### PROVIDED ENTRIES ###

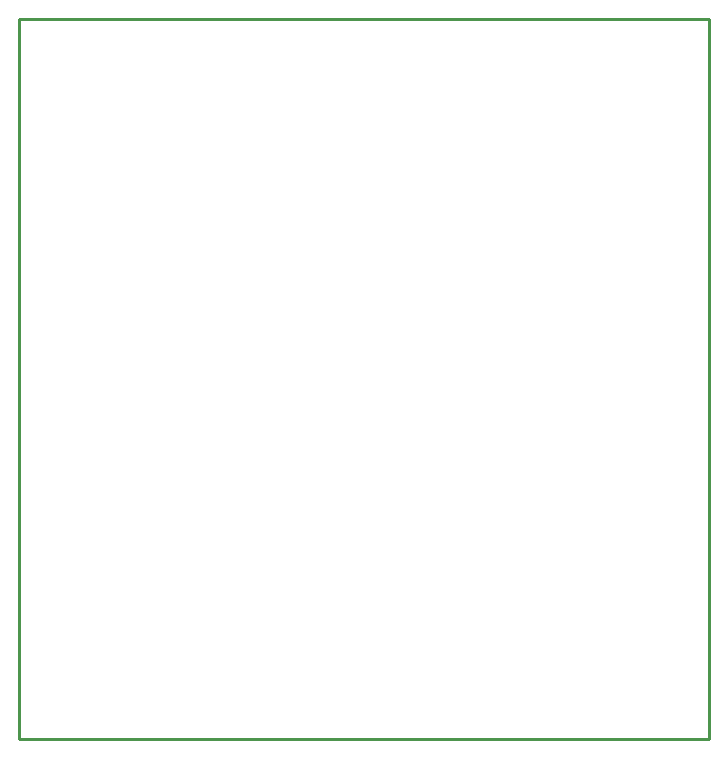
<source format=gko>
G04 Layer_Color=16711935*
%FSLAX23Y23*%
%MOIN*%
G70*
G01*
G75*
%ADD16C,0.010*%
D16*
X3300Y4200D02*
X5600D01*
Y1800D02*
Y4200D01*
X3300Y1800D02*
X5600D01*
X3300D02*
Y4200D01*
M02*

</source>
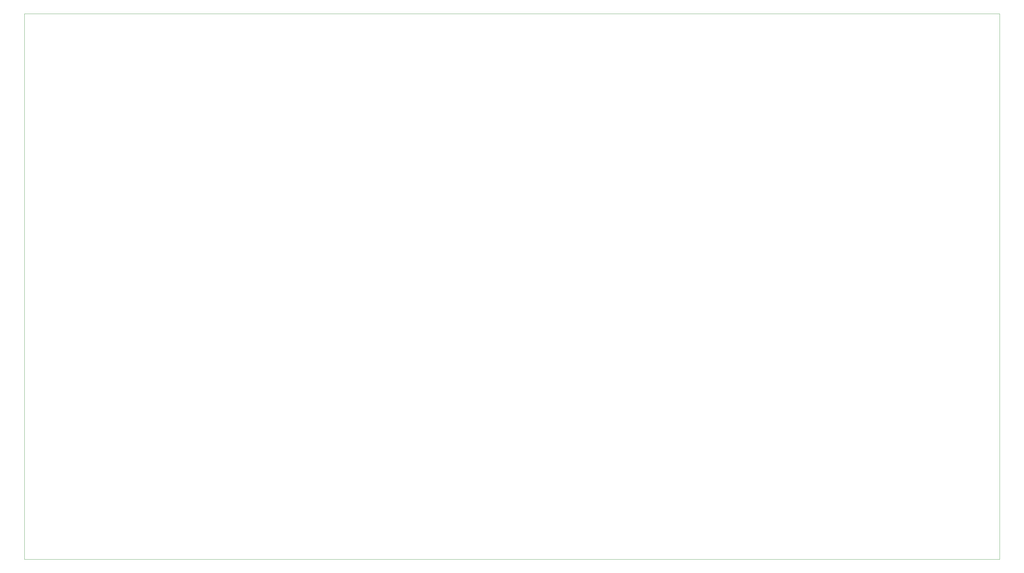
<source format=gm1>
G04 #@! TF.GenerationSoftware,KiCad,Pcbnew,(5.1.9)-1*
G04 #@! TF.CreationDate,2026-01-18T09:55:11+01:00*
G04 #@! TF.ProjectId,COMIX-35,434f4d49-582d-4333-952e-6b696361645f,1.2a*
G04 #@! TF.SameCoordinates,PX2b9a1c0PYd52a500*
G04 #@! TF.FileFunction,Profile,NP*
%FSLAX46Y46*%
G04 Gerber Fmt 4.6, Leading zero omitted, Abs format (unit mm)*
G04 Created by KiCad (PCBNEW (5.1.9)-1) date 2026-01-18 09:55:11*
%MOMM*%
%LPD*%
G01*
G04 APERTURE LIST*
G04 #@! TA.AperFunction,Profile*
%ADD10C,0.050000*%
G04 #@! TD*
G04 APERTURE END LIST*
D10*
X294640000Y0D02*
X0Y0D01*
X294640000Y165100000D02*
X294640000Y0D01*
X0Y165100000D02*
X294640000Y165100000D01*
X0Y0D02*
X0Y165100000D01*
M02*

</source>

###

— PROBLEM TO WORK ON —
Each entry above must be repeated word for word, minus its images.

— RESPONSE BOX —
<source format=gko>
G04 Layer_Color=16711935*
%FSLAX23Y23*%
%MOIN*%
G70*
G01*
G75*
%ADD16C,0.010*%
D16*
X3300Y4200D02*
X5600D01*
Y1800D02*
Y4200D01*
X3300Y1800D02*
X5600D01*
X3300D02*
Y4200D01*
M02*

</source>
<source format=gm1>
G04 #@! TF.GenerationSoftware,KiCad,Pcbnew,(5.1.9)-1*
G04 #@! TF.CreationDate,2026-01-18T09:55:11+01:00*
G04 #@! TF.ProjectId,COMIX-35,434f4d49-582d-4333-952e-6b696361645f,1.2a*
G04 #@! TF.SameCoordinates,PX2b9a1c0PYd52a500*
G04 #@! TF.FileFunction,Profile,NP*
%FSLAX46Y46*%
G04 Gerber Fmt 4.6, Leading zero omitted, Abs format (unit mm)*
G04 Created by KiCad (PCBNEW (5.1.9)-1) date 2026-01-18 09:55:11*
%MOMM*%
%LPD*%
G01*
G04 APERTURE LIST*
G04 #@! TA.AperFunction,Profile*
%ADD10C,0.050000*%
G04 #@! TD*
G04 APERTURE END LIST*
D10*
X294640000Y0D02*
X0Y0D01*
X294640000Y165100000D02*
X294640000Y0D01*
X0Y165100000D02*
X294640000Y165100000D01*
X0Y0D02*
X0Y165100000D01*
M02*

</source>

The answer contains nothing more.